- EXERCISE AIM -
Since the pictures are not wanted, retype the listing below exactly and without them.

====

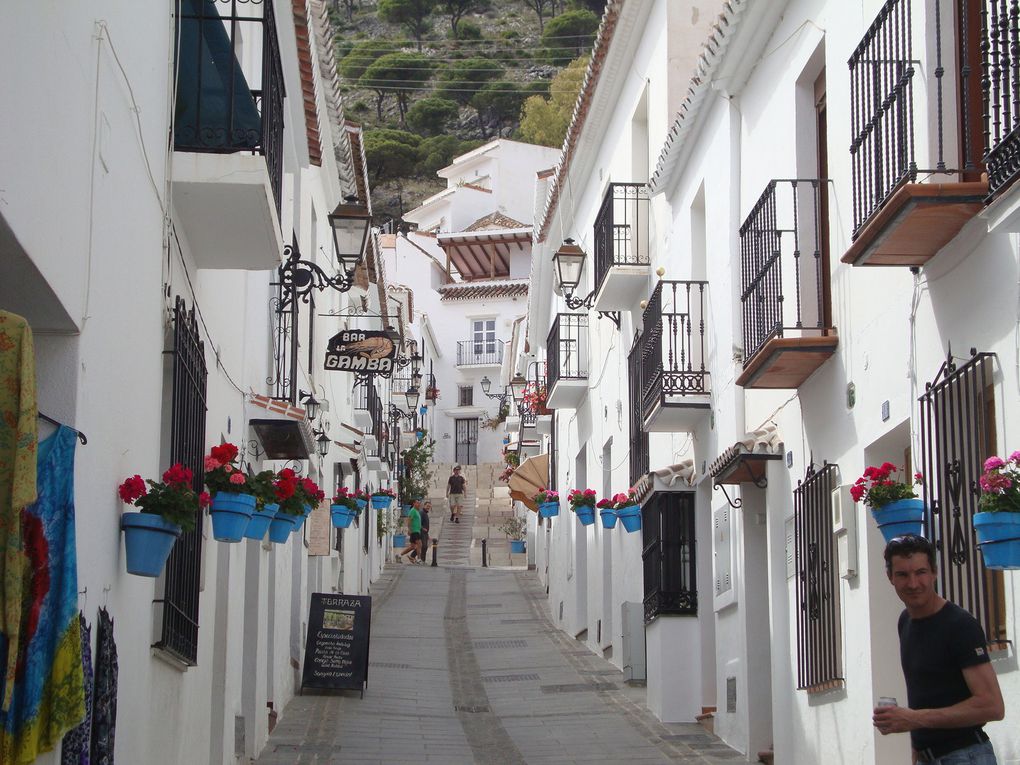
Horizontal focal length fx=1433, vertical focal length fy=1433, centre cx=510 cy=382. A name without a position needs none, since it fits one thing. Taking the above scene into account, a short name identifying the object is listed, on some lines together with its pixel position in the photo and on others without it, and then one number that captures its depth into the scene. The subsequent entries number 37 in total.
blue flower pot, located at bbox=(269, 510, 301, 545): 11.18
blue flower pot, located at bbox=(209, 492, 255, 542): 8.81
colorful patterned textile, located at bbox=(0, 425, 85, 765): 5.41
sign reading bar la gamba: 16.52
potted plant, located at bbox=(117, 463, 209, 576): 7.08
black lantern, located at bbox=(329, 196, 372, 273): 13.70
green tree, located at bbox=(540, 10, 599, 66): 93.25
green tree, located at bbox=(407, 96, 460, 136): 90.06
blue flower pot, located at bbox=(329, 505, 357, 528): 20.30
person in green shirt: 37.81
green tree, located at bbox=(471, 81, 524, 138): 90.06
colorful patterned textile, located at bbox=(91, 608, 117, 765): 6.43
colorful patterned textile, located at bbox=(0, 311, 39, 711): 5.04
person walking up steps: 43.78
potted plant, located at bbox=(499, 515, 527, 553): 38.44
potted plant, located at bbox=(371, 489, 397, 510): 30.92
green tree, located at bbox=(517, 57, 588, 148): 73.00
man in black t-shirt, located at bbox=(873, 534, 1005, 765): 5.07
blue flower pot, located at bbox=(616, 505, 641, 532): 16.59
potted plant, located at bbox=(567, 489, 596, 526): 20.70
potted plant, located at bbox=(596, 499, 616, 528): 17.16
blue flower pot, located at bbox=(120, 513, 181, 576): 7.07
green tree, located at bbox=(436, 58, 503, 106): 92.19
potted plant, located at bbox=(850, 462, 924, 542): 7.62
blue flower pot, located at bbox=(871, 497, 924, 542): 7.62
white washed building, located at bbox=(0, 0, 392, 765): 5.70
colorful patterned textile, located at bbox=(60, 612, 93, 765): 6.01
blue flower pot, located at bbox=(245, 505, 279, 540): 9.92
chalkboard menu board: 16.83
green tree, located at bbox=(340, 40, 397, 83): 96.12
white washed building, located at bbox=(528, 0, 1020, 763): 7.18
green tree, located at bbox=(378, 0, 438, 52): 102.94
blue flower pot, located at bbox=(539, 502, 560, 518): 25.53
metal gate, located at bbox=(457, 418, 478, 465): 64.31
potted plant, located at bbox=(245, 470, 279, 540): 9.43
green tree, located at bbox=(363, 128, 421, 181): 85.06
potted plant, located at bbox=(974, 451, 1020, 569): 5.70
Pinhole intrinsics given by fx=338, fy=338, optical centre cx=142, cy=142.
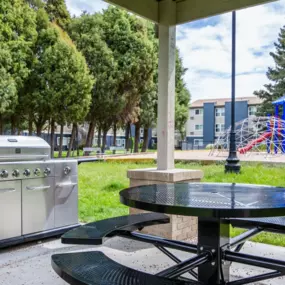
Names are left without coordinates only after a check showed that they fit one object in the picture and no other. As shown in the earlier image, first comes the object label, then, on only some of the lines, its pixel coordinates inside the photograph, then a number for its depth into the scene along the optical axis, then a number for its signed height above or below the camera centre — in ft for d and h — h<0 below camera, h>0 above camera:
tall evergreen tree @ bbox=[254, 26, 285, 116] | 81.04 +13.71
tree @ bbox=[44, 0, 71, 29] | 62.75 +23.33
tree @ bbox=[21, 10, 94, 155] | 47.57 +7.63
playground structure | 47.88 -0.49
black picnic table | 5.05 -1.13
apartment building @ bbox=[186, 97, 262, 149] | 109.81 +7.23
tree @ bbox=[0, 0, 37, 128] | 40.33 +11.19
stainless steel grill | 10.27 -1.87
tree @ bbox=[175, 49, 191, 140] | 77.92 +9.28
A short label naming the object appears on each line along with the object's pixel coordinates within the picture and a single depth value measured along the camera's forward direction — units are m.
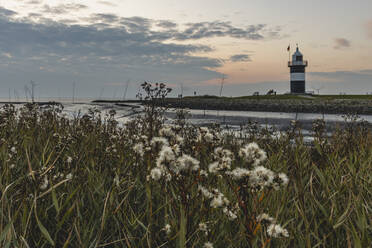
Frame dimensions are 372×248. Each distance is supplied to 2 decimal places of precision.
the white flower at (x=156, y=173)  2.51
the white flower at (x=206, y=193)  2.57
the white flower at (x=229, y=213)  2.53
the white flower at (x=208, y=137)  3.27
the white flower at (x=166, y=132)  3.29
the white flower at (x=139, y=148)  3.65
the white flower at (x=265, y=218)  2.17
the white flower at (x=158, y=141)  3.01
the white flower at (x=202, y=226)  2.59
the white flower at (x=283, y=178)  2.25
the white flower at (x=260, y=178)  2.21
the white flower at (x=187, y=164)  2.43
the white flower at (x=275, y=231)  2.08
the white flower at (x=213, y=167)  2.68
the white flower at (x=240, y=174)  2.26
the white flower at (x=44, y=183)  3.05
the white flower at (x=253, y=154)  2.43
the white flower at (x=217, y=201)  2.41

====

- ANSWER BOX -
Horizontal focal length fx=1433, vertical focal length fy=1433, centre cx=510 cy=382. A name without a position needs none, since it fits one thing. Taking the above scene into account, a short name identifying the object is listed, on some lines together with its pixel position in the photo and on others without it, and then one number that captures its depth into the scene. The subsequent entries number 37 in total.
blue flower pot, located at bbox=(269, 510, 301, 545): 11.18
blue flower pot, located at bbox=(209, 492, 255, 542): 8.81
colorful patterned textile, located at bbox=(0, 425, 85, 765): 5.41
sign reading bar la gamba: 16.52
potted plant, located at bbox=(117, 463, 209, 576): 7.08
black lantern, located at bbox=(329, 196, 372, 273): 13.70
green tree, located at bbox=(540, 10, 599, 66): 93.25
green tree, located at bbox=(407, 96, 460, 136): 90.06
blue flower pot, located at bbox=(329, 505, 357, 528): 20.30
person in green shirt: 37.81
green tree, located at bbox=(471, 81, 524, 138): 90.06
colorful patterned textile, located at bbox=(91, 608, 117, 765): 6.43
colorful patterned textile, located at bbox=(0, 311, 39, 711): 5.04
person walking up steps: 43.78
potted plant, located at bbox=(499, 515, 527, 553): 38.44
potted plant, located at bbox=(371, 489, 397, 510): 30.92
green tree, located at bbox=(517, 57, 588, 148): 73.00
man in black t-shirt, located at bbox=(873, 534, 1005, 765): 5.07
blue flower pot, located at bbox=(616, 505, 641, 532): 16.59
potted plant, located at bbox=(567, 489, 596, 526): 20.70
potted plant, located at bbox=(596, 499, 616, 528): 17.16
blue flower pot, located at bbox=(120, 513, 181, 576): 7.07
green tree, located at bbox=(436, 58, 503, 106): 92.19
potted plant, located at bbox=(850, 462, 924, 542): 7.62
blue flower pot, located at bbox=(871, 497, 924, 542): 7.62
white washed building, located at bbox=(0, 0, 392, 765): 5.70
colorful patterned textile, located at bbox=(60, 612, 93, 765): 6.01
blue flower pot, located at bbox=(245, 505, 279, 540): 9.92
chalkboard menu board: 16.83
green tree, located at bbox=(340, 40, 397, 83): 96.12
white washed building, located at bbox=(528, 0, 1020, 763): 7.18
green tree, located at bbox=(378, 0, 438, 52): 102.94
blue flower pot, located at bbox=(539, 502, 560, 518): 25.53
metal gate, located at bbox=(457, 418, 478, 465): 64.31
potted plant, located at bbox=(245, 470, 279, 540): 9.43
green tree, located at bbox=(363, 128, 421, 181): 85.06
potted plant, located at bbox=(974, 451, 1020, 569): 5.70
Pinhole intrinsics given by fx=338, fy=338, optical centre cx=142, cy=142.
Names are left without coordinates only after a check showed that they fit one object in the picture and no other. As shown in the earlier image, first comes the object label, then, on only some of the lines, its pixel coordinates inside the photograph, then a number for its depth into the scene along the optical axis, then a number for its signed height above or below the camera centre — in ft for d and h — h<0 below camera, h>0 above camera:
tall evergreen tree @ bbox=[254, 26, 285, 116] | 81.04 +13.71
tree @ bbox=[44, 0, 71, 29] | 62.75 +23.33
tree @ bbox=[21, 10, 94, 155] | 47.57 +7.63
playground structure | 47.88 -0.49
black picnic table | 5.05 -1.13
apartment building @ bbox=[186, 97, 262, 149] | 109.81 +7.23
tree @ bbox=[0, 0, 37, 128] | 40.33 +11.19
stainless steel grill | 10.27 -1.87
tree @ bbox=[175, 49, 191, 140] | 77.92 +9.28
A short label naming the object appears on each line along with the object's pixel coordinates within the picture and a single depth value measured along the camera's forward direction — units are m.
Frame dimensions are 372×248. Each distance is supplied to 2 decimal places of precision.
the white flower at (x=156, y=173)  2.51
the white flower at (x=206, y=193)  2.57
the white flower at (x=229, y=213)  2.53
the white flower at (x=208, y=137)  3.27
the white flower at (x=166, y=132)  3.29
the white flower at (x=139, y=148)  3.65
the white flower at (x=265, y=218)  2.17
the white flower at (x=158, y=141)  3.01
the white flower at (x=202, y=226)  2.59
the white flower at (x=283, y=178)  2.25
the white flower at (x=260, y=178)  2.21
the white flower at (x=187, y=164)  2.43
the white flower at (x=275, y=231)  2.08
the white flower at (x=213, y=167)  2.68
the white flower at (x=240, y=174)  2.26
the white flower at (x=44, y=183)  3.05
the white flower at (x=253, y=154)  2.43
the white flower at (x=217, y=201)  2.41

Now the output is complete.